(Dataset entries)
============================================================

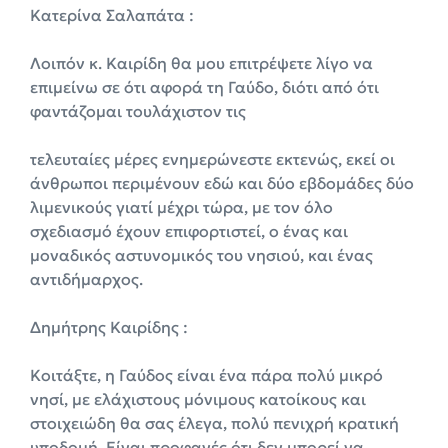
Κατερίνα Σαλαπάτα :
Λοιπόν κ. Καιρίδη θα μου επιτρέψετε λίγο να
επιμείνω σε ότι αφορά τη Γαύδο, διότι από ότι
φαντάζομαι τουλάχιστον τις
τελευταίες μέρες ενημερώνεστε εκτενώς, εκεί οι
άνθρωποι περιμένουν εδώ και δύο εβδομάδες δύο
λιμενικούς γιατί μέχρι τώρα, με τον όλο
σχεδιασμό έχουν επιφορτιστεί, ο ένας και
μοναδικός αστυνομικός του νησιού, και ένας
αντιδήμαρχος.
Δημήτρης Καιρίδης :
Κοιτάξτε, η Γαύδος είναι ένα πάρα πολύ μικρό
νησί, με ελάχιστους μόνιμους κατοίκους και
στοιχειώδη θα σας έλεγα, πολύ πενιχρή κρατική
υποδομή. Είναι προφανές ότι δεν μπορεί να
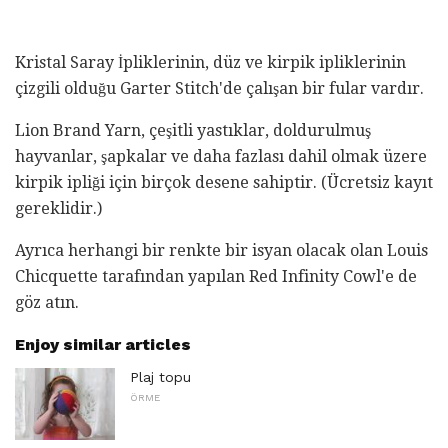
Kristal Saray İpliklerinin, düz ve kirpik ipliklerinin
çizgili olduğu Garter Stitch'de çalışan bir fular vardır.
Lion Brand Yarn, çeşitli yastıklar, doldurulmuş
hayvanlar, şapkalar ve daha fazlası dahil olmak üzere
kirpik ipliği için birçok desene sahiptir. (Ücretsiz kayıt
gereklidir.)
Ayrıca herhangi bir renkte bir isyan olacak olan Louis
Chicquette tarafından yapılan Red Infinity Cowl'e de
göz atın.
Enjoy similar articles
Plaj topu
ÖRME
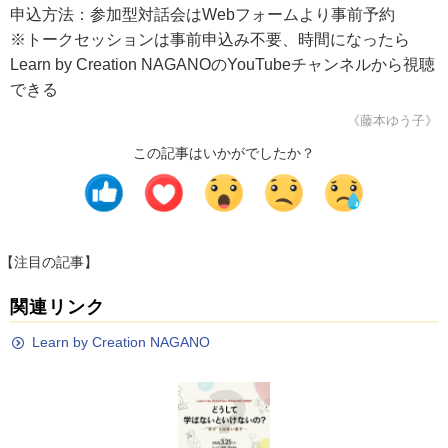
申込方法：参加型対話会はWebフォームより事前予約
※トークセッションは事前申込み不要、時間になったら
Learn by Creation NAGANOのYouTubeチャンネルから視聴
できる
《藤本ゆう子》
この記事はいかがでしたか？
【注目の記事】
関連リンク
Learn by Creation NAGANO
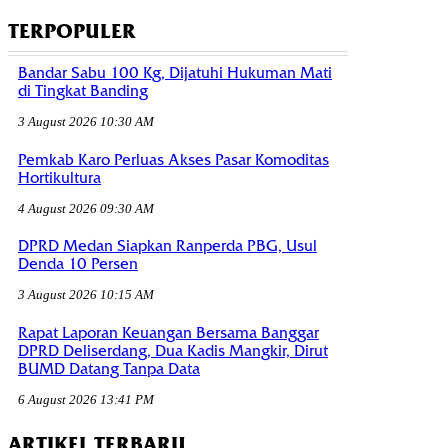
TERPOPULER
Bandar Sabu 100 Kg, Dijatuhi Hukuman Mati
di Tingkat Banding
3 August 2026 10:30 AM
Pemkab Karo Perluas Akses Pasar Komoditas
Hortikultura
4 August 2026 09:30 AM
DPRD Medan Siapkan Ranperda PBG, Usul
Denda 10 Persen
3 August 2026 10:15 AM
Rapat Laporan Keuangan Bersama Banggar
DPRD Deliserdang, Dua Kadis Mangkir, Dirut
BUMD Datang Tanpa Data
6 August 2026 13:41 PM
ARTIKEL TERBARU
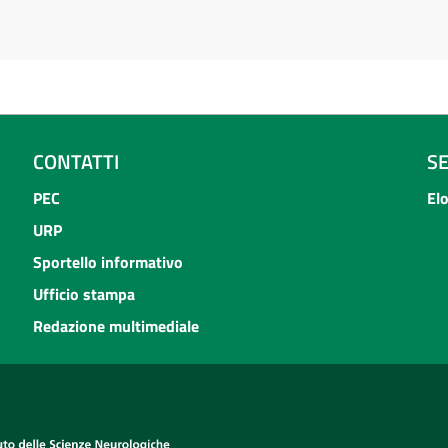
CONTATTI
S
PEC
El
URP
Sportello informativo
Ufficio stampa
Redazione multimediale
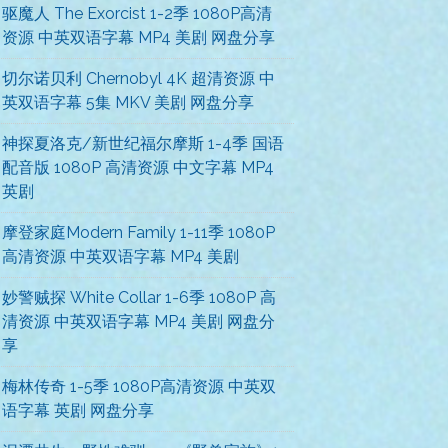
驱魔人 The Exorcist 1-2季 1080P高清
资源 中英双语字幕 MP4 美剧 网盘分享
切尔诺贝利 Chernobyl 4K 超清资源 中
英双语字幕 5集 MKV 美剧 网盘分享
神探夏洛克/新世纪福尔摩斯 1-4季 国语
配音版 1080P 高清资源 中文字幕 MP4
英剧
摩登家庭Modern Family 1-11季 1080P
高清资源 中英双语字幕 MP4 美剧
妙警贼探 White Collar 1-6季 1080P 高
清资源 中英双语字幕 MP4 美剧 网盘分
享
梅林传奇 1-5季 1080P高清资源 中英双
语字幕 英剧 网盘分享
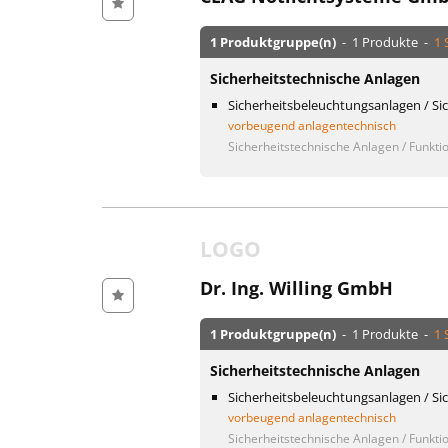
1 Produktgruppe(n)
- 1 Produkte -
1 
Sicherheitstechnische Anlagen
Sicherheitsbeleuchtungsanlagen / Si
vorbeugend anlagentechnisch
Sicherheitstechnische Anlagen / Funktio
LOGO
Dr. Ing. Willing GmbH
1 Produktgruppe(n)
- 1 Produkte -
1 
Sicherheitstechnische Anlagen
Sicherheitsbeleuchtungsanlagen / Si
vorbeugend anlagentechnisch
Sicherheitstechnische Anlagen / Funktio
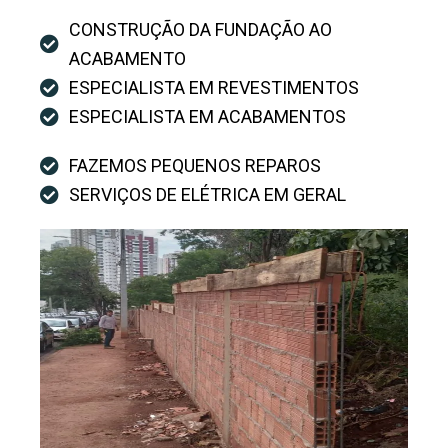
CONSTRUÇÃO DA FUNDAÇÃO AO
ACABAMENTO
ESPECIALISTA EM REVESTIMENTOS
ESPECIALISTA EM ACABAMENTOS
FAZEMOS PEQUENOS REPAROS
SERVIÇOS DE ELÉTRICA EM GERAL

============================================================

### WHAT YOU HAVE TO DO
Set down all the entries above verbatim, and include none of the pictures.

### FINAL ANSWER
Κατερίνα Σαλαπάτα :
Λοιπόν κ. Καιρίδη θα μου επιτρέψετε λίγο να
επιμείνω σε ότι αφορά τη Γαύδο, διότι από ότι
φαντάζομαι τουλάχιστον τις
τελευταίες μέρες ενημερώνεστε εκτενώς, εκεί οι
άνθρωποι περιμένουν εδώ και δύο εβδομάδες δύο
λιμενικούς γιατί μέχρι τώρα, με τον όλο
σχεδιασμό έχουν επιφορτιστεί, ο ένας και
μοναδικός αστυνομικός του νησιού, και ένας
αντιδήμαρχος.
Δημήτρης Καιρίδης :
Κοιτάξτε, η Γαύδος είναι ένα πάρα πολύ μικρό
νησί, με ελάχιστους μόνιμους κατοίκους και
στοιχειώδη θα σας έλεγα, πολύ πενιχρή κρατική
υποδομή. Είναι προφανές ότι δεν μπορεί να
Kristal Saray İpliklerinin, düz ve kirpik ipliklerinin
çizgili olduğu Garter Stitch'de çalışan bir fular vardır.
Lion Brand Yarn, çeşitli yastıklar, doldurulmuş
hayvanlar, şapkalar ve daha fazlası dahil olmak üzere
kirpik ipliği için birçok desene sahiptir. (Ücretsiz kayıt
gereklidir.)
Ayrıca herhangi bir renkte bir isyan olacak olan Louis
Chicquette tarafından yapılan Red Infinity Cowl'e de
göz atın.
Enjoy similar articles
Plaj topu
ÖRME
申込方法：参加型対話会はWebフォームより事前予約
※トークセッションは事前申込み不要、時間になったら
Learn by Creation NAGANOのYouTubeチャンネルから視聴
できる
《藤本ゆう子》
この記事はいかがでしたか？
【注目の記事】
関連リンク
Learn by Creation NAGANO
TERPOPULER
Bandar Sabu 100 Kg, Dijatuhi Hukuman Mati
di Tingkat Banding
3 August 2026 10:30 AM
Pemkab Karo Perluas Akses Pasar Komoditas
Hortikultura
4 August 2026 09:30 AM
DPRD Medan Siapkan Ranperda PBG, Usul
Denda 10 Persen
3 August 2026 10:15 AM
Rapat Laporan Keuangan Bersama Banggar
DPRD Deliserdang, Dua Kadis Mangkir, Dirut
BUMD Datang Tanpa Data
6 August 2026 13:41 PM
ARTIKEL TERBARU
CONTATTI
S
PEC
El
URP
Sportello informativo
Ufficio stampa
Redazione multimediale
驱魔人 The Exorcist 1-2季 1080P高清
资源 中英双语字幕 MP4 美剧 网盘分享
切尔诺贝利 Chernobyl 4K 超清资源 中
英双语字幕 5集 MKV 美剧 网盘分享
神探夏洛克/新世纪福尔摩斯 1-4季 国语
配音版 1080P 高清资源 中文字幕 MP4
英剧
摩登家庭Modern Family 1-11季 1080P
高清资源 中英双语字幕 MP4 美剧
妙警贼探 White Collar 1-6季 1080P 高
清资源 中英双语字幕 MP4 美剧 网盘分
享
梅林传奇 1-5季 1080P高清资源 中英双
语字幕 英剧 网盘分享
1 Produktgruppe(n)
- 1 Produkte -
1 
Sicherheitstechnische Anlagen
Sicherheitsbeleuchtungsanlagen / Si
vorbeugend anlagentechnisch
Sicherheitstechnische Anlagen / Funktio
LOGO
Dr. Ing. Willing GmbH
1 Produktgruppe(n)
- 1 Produkte -
1 
Sicherheitstechnische Anlagen
Sicherheitsbeleuchtungsanlagen / Si
vorbeugend anlagentechnisch
Sicherheitstechnische Anlagen / Funktio
CONSTRUÇÃO DA FUNDAÇÃO AO
ACABAMENTO
ESPECIALISTA EM REVESTIMENTOS
ESPECIALISTA EM ACABAMENTOS
FAZEMOS PEQUENOS REPAROS
SERVIÇOS DE ELÉTRICA EM GERAL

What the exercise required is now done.